How is that with the wave equation? It's crucial for interpretations of source terms. So, could you describe like that inhomogenous string equation:
$$ \frac{\partial^2y}{\partial x^2}-\frac{1}{c_0^2}\frac{\partial^2y}{\partial t^2}=q $$
Wave equation for the acoustic pressure:
$$ \nabla^2 p-\frac{1}{c_0^2}\frac{\partial^2p}{\partial t^2}=q $$
and for the acoustic velocity:
$$ \nabla^2 \vec{v}-\frac{1}{c_0^2}\frac{\partial^2 \vec{v}}{\partial t^2}=q $$
where $q$ are source terms with required dimension and units. What is the physical meaning of those terms?
Note: If that would be considered helpful for the site, let's broaden the list of wave equations.
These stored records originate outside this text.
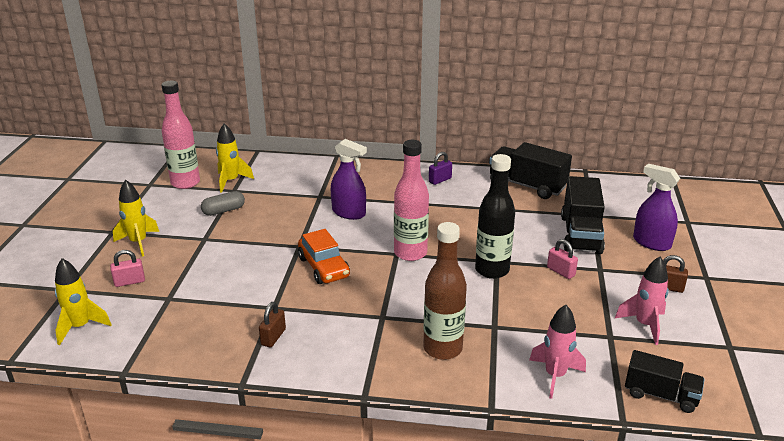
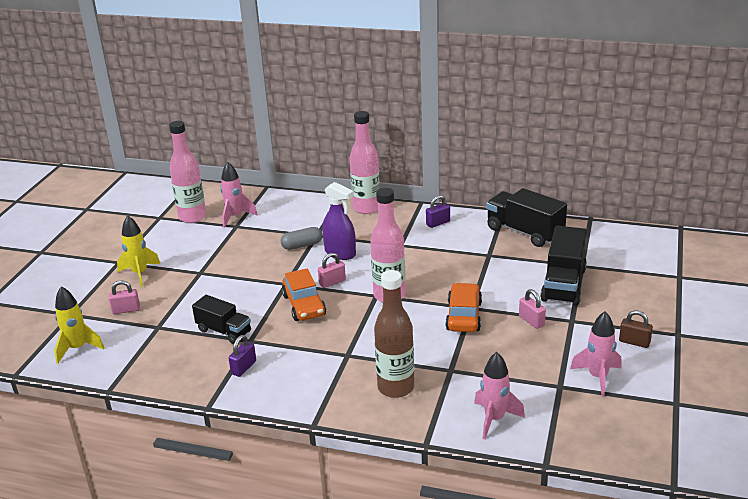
camera: 10 degrees right, 0 degrees up
(223, 210) = (223, 246): grey capsule -> grey capsule (302, 245)
(231, 181) = (235, 217): yellow rocket -> pink rocket
(273, 337) = (244, 367): brown padlock -> purple padlock
(348, 242) = (332, 282): none -> pink padlock
(364, 168) = (366, 208): none -> pink bottle
(492, 270) = (464, 316): black bottle -> orange car
(651, 243) = (633, 296): purple spray bottle -> none
(660, 395) = (590, 443): black truck -> black truck (224, 331)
Edit to clarify: I am not looking for the steps in mathematical solution or the general principle of pressence a pulsating body in a fluid (in the case of acoustics). Question is how exactly represent $q$ that pulsation? What is the intuition and meaning of the term with dimension of $time^{-1} \times distance^{-1}$ (that's for acoustical velocity)? Etc.